Second Judicial Circuit Judge A. Bonwill Shockley presided over the hearing Monday and ordered the evidence to be sent to the Virginia Department of Forensic Science. Wendy Alexander, a prosecutor for the state involved in the case, did not oppose the release of evidence.
A jury convicted Phillips of rape, sodomy, abduction and malicious wounding in June 1991. He was 19 at the time.
The key piece of evidence the Commonwealth presented was hair found on a blanket used to wrap the victim. The Commonwealth presented testimony from a forensic expert who claimed the hair found on the blanket — the only physical evidence connecting Phillips to the crime — belonged to Phillips.
Since then, Phillips has been trying to prove his innocence. The Innocence Project took on his case in 2008, after years of failed appeals and requests for new trials. Further testing of the evidence after his conviction revealed results excluding Phillips.
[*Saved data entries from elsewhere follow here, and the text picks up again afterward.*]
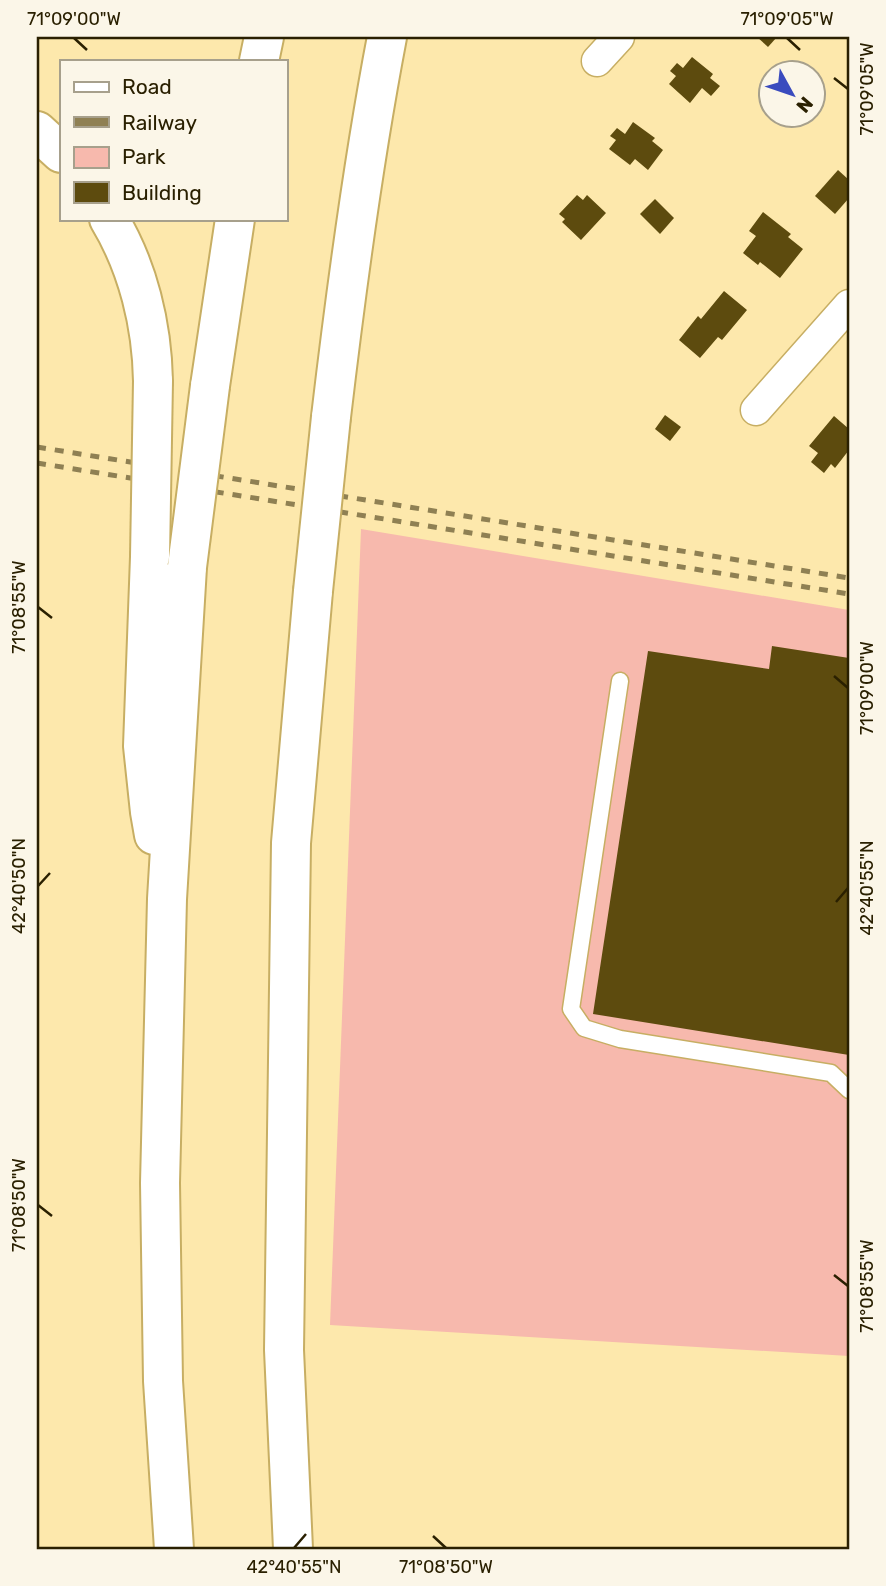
<svg xmlns="http://www.w3.org/2000/svg" width="886" height="1586" font-family="Rubik,sans-serif">
<rect width="100%" height="100%" fill="#fde8ac"/>
<polygon fill="#f7b9ad" points="361,529 849,610 849,1356 330,1325"/>
<g fill="#5d4b0e">
<polygon points="757,37 777,37 768,47"/>
<polygon points="692,57 713,74 710,78 720,86 711,96 702,88 690,103 669,84 676,76 670,71 677,63 683,68"/>
<polygon points="633,122 655,138 652,141 663,150 648,170 635,159 630,165 609,149 616,140 610,136 617,128 625,134"/>
<polygon points="838,170 849,180 849,198 835,214 815,196"/>
<polygon points="577,195 583,200 587,195 606,213 581,240 562,222 565,219 559,214"/>
<polygon points="655,199 674,218 660,234 640,214"/>
<polygon points="763,212 791,234 788,237 803,249 780,278 760,262 758,265 743,253 756,236 749,231"/>
<polygon points="724,291 747,310 722,340 718,337 700,358 679,340 698,316 701,319"/>
<polygon points="665,415 681,427 670,441 655,429"/>
<polygon points="834,416 849,429 849,450 835,468 831,464 824,473 811,462 818,453 809,446"/>
<polygon points="772,646 849,658 849,1055 593,1014 648,651 769,669"/>
</g>
<g fill="none" stroke-linecap="round" stroke-linejoin="round">
<g stroke="#c7ae63" stroke-width="19">
<polyline id="lane" points="620,681 571,1009 584,1028 620,1039 831,1073 849,1090"/>
</g>
<g stroke="#c7ae63" stroke-width="33">
<g id="street">
<polyline points="597,61 619,37"/>
<polyline points="756,410 849,305"/>
</g>
</g>
<g stroke="#c7ae63" stroke-width="42">
<g id="highway">
<polyline points="259,61 264,37"/>
<polyline points="37,131 61,153"/>
<path d="M109,219C138,267 152,325 153,381"/>
<polyline points="210,386 235,219"/>
<path d="M331,417C346,290 363,162 387,37"/>
<polyline points="150,557 143,746 150,812 154,835"/>
<polyline points="174,1549 163,1381 160,1183 167,899 187,567"/>
<polyline points="293,1549 284,1350 291,843 313,591"/>
</g>
</g>
<use href="#lane" stroke="#fff" stroke-width="16"/>
<use href="#street" stroke="#fff" stroke-width="30"/>
<use href="#highway" stroke="#fff" stroke-width="38"/>
<g stroke="#8f8053" stroke-width="5" stroke-dasharray="9 9" stroke-linecap="butt">
<polyline points="37,447 849,578"/>
<polyline points="37,463 849,594"/>
</g>
<g stroke="#c7ae63" stroke-width="42" stroke-linecap="butt">
<g id="highway-bridge">
<polyline points="150,557 153,381"/>
<polyline points="187,567 210,386"/>
<polyline points="313,591 331,417"/>
</g>
</g>
<use href="#highway-bridge" stroke="#fff" stroke-width="38"/>
</g>
<path fill="none" stroke="#2a2001" stroke-width="2.5" d="M74,38L87,50M787,38L800,50M834,78L848,89M38,607L52,618M834,676L848,688M38,886L50,873M836,902L848,888M38,1205L52,1216M834,1275L848,1286M433,1536L446,1548M294,1548L306,1534"/>
<rect width="886" height="1586" fill="none" stroke="#fbf6e8" stroke-width="77"/>
<rect x="60" y="60" width="228" height="161" fill="#fbf6e8" stroke="#a7a08c" stroke-width="2"/>
<rect x="74" y="82" width="35" height="10" fill="#ffffff" stroke="#a7a08c" stroke-width="2"/>
<text x="122" y="94" font-size="21" fill="#2a2001">Road</text>
<rect x="74" y="117" width="35" height="10" fill="#8f8053" stroke="#a7a08c" stroke-width="2"/>
<text x="122" y="130" font-size="21" fill="#2a2001">Railway</text>
<rect x="74" y="147" width="35" height="21" fill="#f7b9ad" stroke="#a7a08c" stroke-width="2"/>
<text x="122" y="164" font-size="21" fill="#2a2001">Park</text>
<rect x="74" y="182" width="35" height="21" fill="#5d4b0e" stroke="#a7a08c" stroke-width="2"/>
<text x="122" y="200" font-size="21" fill="#2a2001">Building</text>
<g transform="translate(792 94) rotate(130)"><circle r="33" fill="#fbf6e8" stroke="#a7a08c" stroke-width="2"/>
<path d="M0-5L12 26L0 18L-12 26Z" fill="#3a4bbe"/>
<text y="-10" font-size="19" font-weight="bold" text-anchor="middle" fill="#2a2001">N</text>
</g>
<rect x="38" y="38" width="810" height="1510" fill="none" stroke="#2a2001" stroke-width="2.5"/>
<g font-size="18" text-anchor="middle" fill="#2a2001">
<text x="74" y="25">71°09'00"W</text>
<text x="787" y="25">71°09'05"W</text>
<text transform="translate(867 89) rotate(-90)" y="6">71°09'05"W</text>
<text transform="translate(19 607) rotate(-90)" y="6">71°08'55"W</text>
<text transform="translate(867 688) rotate(-90)" y="6">71°09'00"W</text>
<text transform="translate(19 886) rotate(-90)" y="6">42°40'50"N</text>
<text transform="translate(867 888) rotate(-90)" y="6">42°40'55"N</text>
<text transform="translate(19 1205) rotate(-90)" y="6">71°08'50"W</text>
<text transform="translate(867 1286) rotate(-90)" y="6">71°08'55"W</text>
<text x="294" y="1573">42°40'55"N</text>
<text x="446" y="1573">71°08'50"W</text>
</g>
</svg>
Though a judge ordered re-testing of all physical evidence, Macie Allen — a spokeswoman for the Commonwealth’s Attorney’s Office — said Virginia Beach Police Department documents showed the evidence seized in the case was destroyed in 1995 once the defendant’s direct appeals were exhausted.
In a letter to the defense in November 2005, the Commonwealth indicated the evidence “not contained in the court’s file” had been destroyed. Evidence admitted during the trial, however, is stored in the court’s file, Allen said.
“Once evidence is admitted at trial, it generally remains in the court’s file and the police department no longer has custody of it,” Allen said in an email statement.
However, Allen said a review of the court’s file would have revealed there were evidentiary exhibits still in existence in the court’s file.
“I believe the defense confused evidence held by the police department with evidence in the court’s file,” Allen said. “The court’s file amply documents the existence of that evidence.”
Phillip’s defense counsel at the Innocence Project could not be reached for comment.